### DOCUMENT TEXT:

· · ·

The west is weak and divided, Russia is aggressive and determined. It does not look good for a free and independent Ukraine. Or, rather, what’s left of it.

Already partly dismembered by Russia – the annexation of Crimea and occupation of eastern Ukraine by Russia and her proxies should be warning enough – there is every indication that the Kremlin is plotting invasion. There is strong intelligence, at least according to western sources, that a “false flag” action is being planned as one option to act as a bogus casus belli for war.

Indeed, there is little effort on Russia’s part to disguise its malign intentions. Russian troops and materiel have been massing on Ukraine’s borders for some months, and as such have created their own momentum for conflict. They are obviously not there for defensive purposes – the notion of a Ukrainian war of aggression on its giant neighbour is ludicrous – and sooner or later they must either be used or sent back to base.

As to Russia’s motives, Vladimir Putin is an avowed ethnonationalist. Like others in the darker episodes of European history, he has made it his mission to protect and unite what he regards as the different tribes of Russia and ethnic Russian peoples within one political entity, a tight confederation dominated, naturally, by Russia itself.

Moreover, he posits a partial, in all senses, historical narrative that paints Ukraine as some immutable and permanent ally of Russia. Even if this were so in the past – and the relationship was often more imperial than collaborative – today Ukraine wishes to be independent, leaning towards the European Union and Nato, not President Putin’s club of vassal states such as Belarus and Kazakhstan.

For the purposes of conjuring a western threat that does not exist, and for his own egoistic political purposes, Mr Putin also encourages the idea that Russia is being encircled – another grisly reminder of past aggressors. He is most aggrieved that many former eastern bloc states, ex-allies of the Soviet Union, have chosen to join Nato.

He should understand that countries such as Poland and Hungary, with their histories, feel more threatened by Russia than they should; and, in any case, they are independent nations free to make their own decisions about security.

While it is true, pragmatically, that the west equally underestimated Russian sensitivities about its loss of empire, status and perceived safety, there was never any chance that eastern European countries once occupied by Russian troops weren’t going to make their own provisions for their defence rather than relying on Moscow’s expressions of friendship.

· · ·

### ENTRIES SUPPLIED:

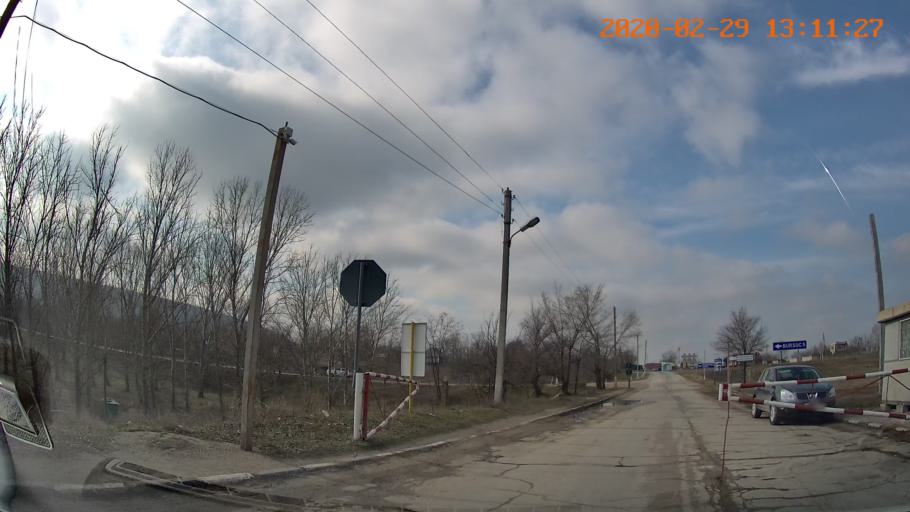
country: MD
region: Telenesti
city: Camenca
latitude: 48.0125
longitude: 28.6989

· · ·

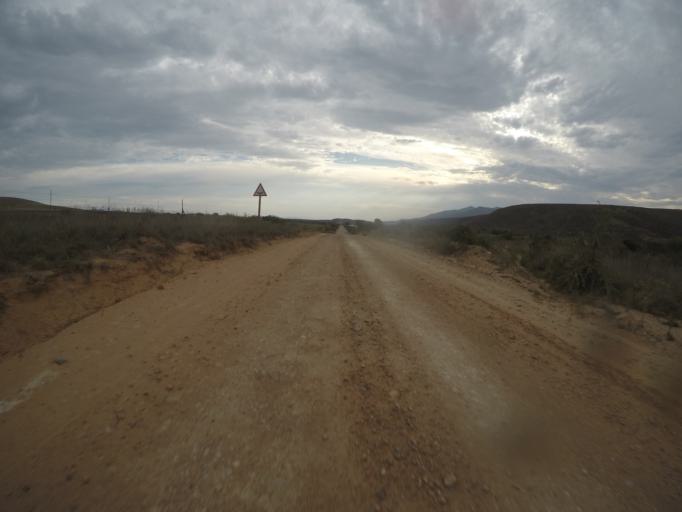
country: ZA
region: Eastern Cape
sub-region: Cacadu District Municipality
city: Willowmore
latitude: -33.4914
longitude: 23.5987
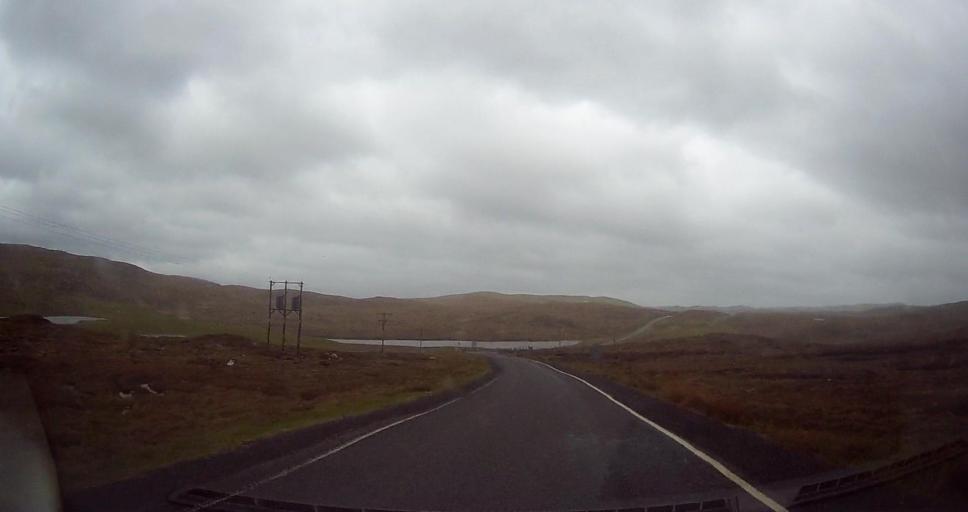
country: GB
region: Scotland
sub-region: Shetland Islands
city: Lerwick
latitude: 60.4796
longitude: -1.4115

· · ·

Continue the commentary on Russia's threat to Ukraine, starting right after its last sentence.

### RESULT:
Ironically, what has happened in Ukraine, which is not a Nato member, can only have confirmed to them their wisdom in making America their ally. It is little wonder that Finland, especially, and Sweden are considering joining Nato.

Yet only up to a point, because no one in Europe can feel entirely at ease with America’s unwillingness to fight for Ukraine, which has been made perfectly apparent by President Biden and, before him, presidents Trump and Obama.

Putin has also drawn the obvious lesson from America’s abandonment of Afghanistan about Washington’s reliability. If Ukraine is invaded, then there will be economic sanctions of apparently unprecedented severity imposed on Russia by the west, but such threats seem to mean little to the hard-faced people in the Kremlin.

They must know that, historically, sanctions short of war have been easy to evade, and they tend to be dropped eventually. Besides, Russia can retaliate by cutting off natural gas supplies to Europe.

Nor can Ukraine look to Europe for assistance. Germany, in particular, has openly said it will not fight for Ukraine, even if Britain and others are willing to send military advisers and weapons as some sort of deterrent.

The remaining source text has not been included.